Oh look, it’s the 40’s again (I’m really beginning to despise this era). The audacity to promote “wife-beating” is hands down one of the worst propaganda avenues we’ve ever laid eyes on. The worst.
Takes The Cake
Well, this vintage advertisement surely takes the cake. Come on, as far as offensive ads go, this one is insanely rude, and not just for women but those who have suffered or lost their lives to cancer. Did people not think back then? Well?
Ugh, just come on. I’d rather suffer through the search for perfect online colleges then look at this insensitive and completely uncharacteristic vintage advertisement. Why did people just assume that only an African-American could be a waiter and that they spoke in such a manner? No thanks.
Ahem, for starters, this company named their product “Rhum Negrita.” Need we say anything else?
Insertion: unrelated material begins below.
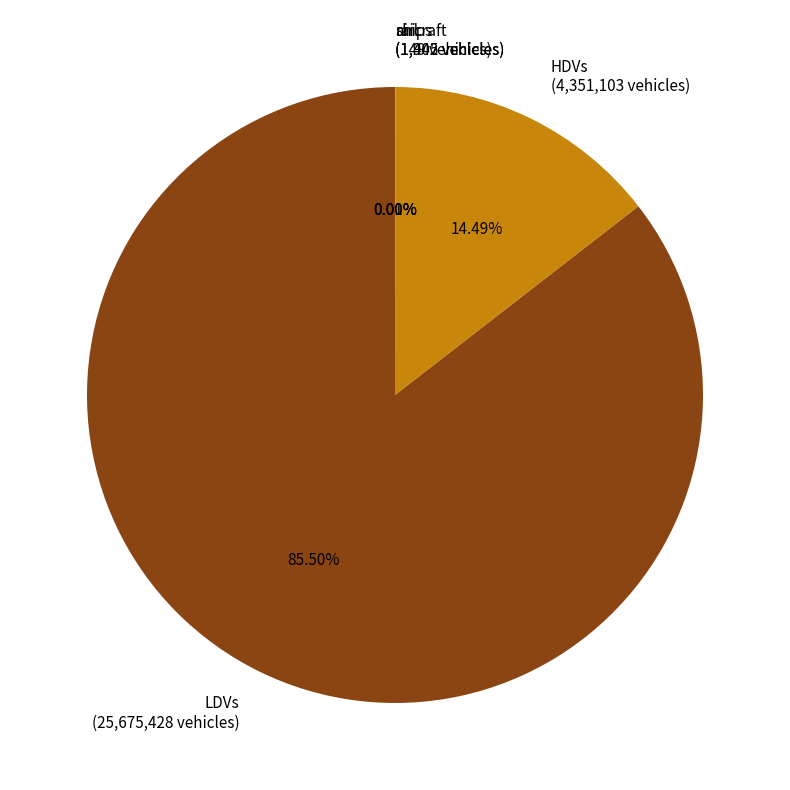

Is there a majority slice in this chart?

Yes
Pretty sure the name and image alone speak volumes.
Too Far, Too Far
Anyone else feeling completely uncomfortable right now? Phew, we’re not alone then. Objectifying children, especially girls, is crossing the line.
Crossing A Line
[Insert eye roll here.] Thanks but no thanks, racial objectification is one of those lines in the sand that shouldn’t even exist. Come on, people, this is just ridiculous and we’re sick of it.
Neglect Like We’ve Never Seen
As far as sexist vintage advertisements, this one takes the cake. Lyson – a household cleaning company – actually chose to run with this ad. Implying that a woman should use damaging chemicals to manage her hygiene. Say what now? Yeah, we know. Doesn’t even make sense. Oh yeah, if she didn’t use Lysol for her hygiene needs, the man had the authority to lock her out of the bedroom. [Head shake + eye roll].
Beauty VS Brains
That’s right, in the 40’s, go figure, a woman couldn’t be pretty AND smart. She was one or the other. Actually, no, she was just pretty but only if she used a Palmolive skin product. Funny because now-a-days, women are dominating the sphere of online university and Ivy league schools.
Someone actually took the time to compile data of how many husbands find women irritating – furthermore they don’t say wives but just women in general! To top it off, the company recommends you solve this irritating problem with their new speedy remote while she’s in the kitchen. Cue the feminist rant here.
Wanted For Life
Oh look, another vintage advertisement objectifying women. Surprise, surprise. Not. The marketing company here is Lux which sold products to eliminate underwear odor and static cling but that’s not what they’re selling here. Nope, instead they’re a “Wanted” advertisement for women looking for husbands. A whole new low has been reached folks.